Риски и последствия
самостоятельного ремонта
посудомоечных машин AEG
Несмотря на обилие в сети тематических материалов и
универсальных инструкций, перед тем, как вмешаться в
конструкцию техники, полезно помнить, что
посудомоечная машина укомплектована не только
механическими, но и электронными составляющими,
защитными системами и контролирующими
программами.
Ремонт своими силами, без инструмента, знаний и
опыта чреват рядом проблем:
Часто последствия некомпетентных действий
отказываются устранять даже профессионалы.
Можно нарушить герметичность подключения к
____________
Required action: Set out the entries once more, word for word.

Reply:
Риски и последствия
самостоятельного ремонта
посудомоечных машин AEG
Несмотря на обилие в сети тематических материалов и
универсальных инструкций, перед тем, как вмешаться в
конструкцию техники, полезно помнить, что
посудомоечная машина укомплектована не только
механическими, но и электронными составляющими,
защитными системами и контролирующими
программами.
Ремонт своими силами, без инструмента, знаний и
опыта чреват рядом проблем:
Часто последствия некомпетентных действий
отказываются устранять даже профессионалы.
Можно нарушить герметичность подключения к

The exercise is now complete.